In the middle of a project for learned compression, I was having a lot of problems with my distributed RL training setup and reward collapse. The codebase was becoming uncomfortably large but, at the perfect time, I got access to Tinker and I was up until 3am moving my code over to it.

I was initially very skeptical of Tinker, thinking it abstracted away too much of the nuance of RL. My project was pretty different than anything I've done before, having to co-train two models, lots of sampling and I needed a lot of low-level control over the training loop. I still wanted to give it a fair shot.

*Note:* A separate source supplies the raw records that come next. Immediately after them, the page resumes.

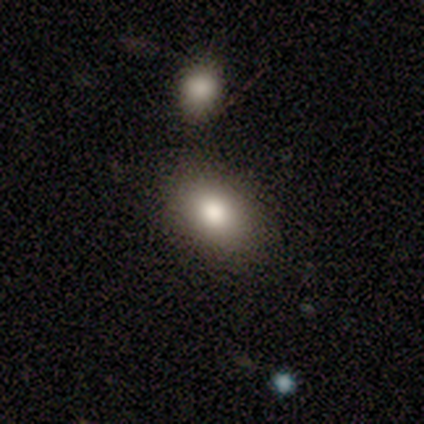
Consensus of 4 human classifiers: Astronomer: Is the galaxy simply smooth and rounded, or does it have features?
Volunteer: smooth — 75%.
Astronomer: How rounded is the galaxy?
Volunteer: in between — 100%.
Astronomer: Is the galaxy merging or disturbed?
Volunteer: none — 100%.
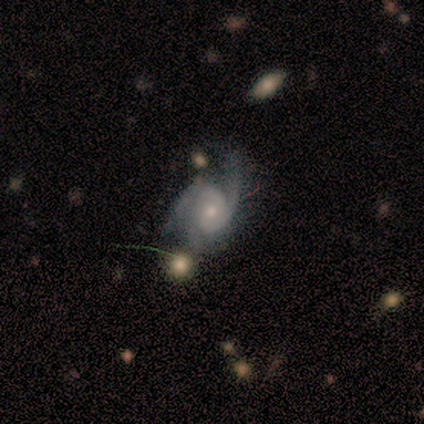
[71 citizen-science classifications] A featured or disk galaxy (85%) with no bar (79%), 3 (48%) medium (48%) spiral arms (97%) and a small central bulge (53%).

Vote fractions:
- Smooth or featured? featured or disk: 85% / smooth: 8% / star or artifact: 7%
- Edge-on disk? no: 97% / yes: 3%
- Bar? no: 79% / weak: 19% / strong: 2%
- Spiral arms? yes: 97% / no: 3%
- Spiral winding? medium: 48% / tight: 38% / loose: 14%
- Spiral arm count? 3: 48% / 2: 43% / can't tell: 9% / 1: 0% / 4: 0% / more than 4: 0%
- Bulge size? small: 53% / moderate: 40% / large: 3% / none: 3% / dominant: 0%
- Merging? none: 35% / minor disturbance: 32% / major disturbance: 24% / merger: 9%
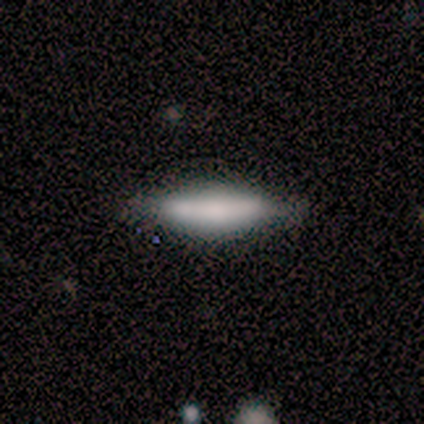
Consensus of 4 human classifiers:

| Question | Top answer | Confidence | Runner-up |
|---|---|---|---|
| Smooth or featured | smooth | 50% | featured or disk (25%) |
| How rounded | in between | 50% | tied: cigar-shaped (50%) |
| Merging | none | 100% | — |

Onboarding to Tinker is super simple, just an API key and documentation. They, very gratefully, added $150 to my account to help me get started with projects.

What I loved

First of all, the API is super easy to use. I don't have to worry about distributed training and inference, I can focus on designing the experiment and architecutre. There is a list of pre-set models with their pricing per Million tokens of sampling, pre-fill and training time, as well as per Gb of storage. MoE support without lifting a finger was super easy to use as well. On the platform you can store model checkpoints and view which training runs are active, as well as amount spent.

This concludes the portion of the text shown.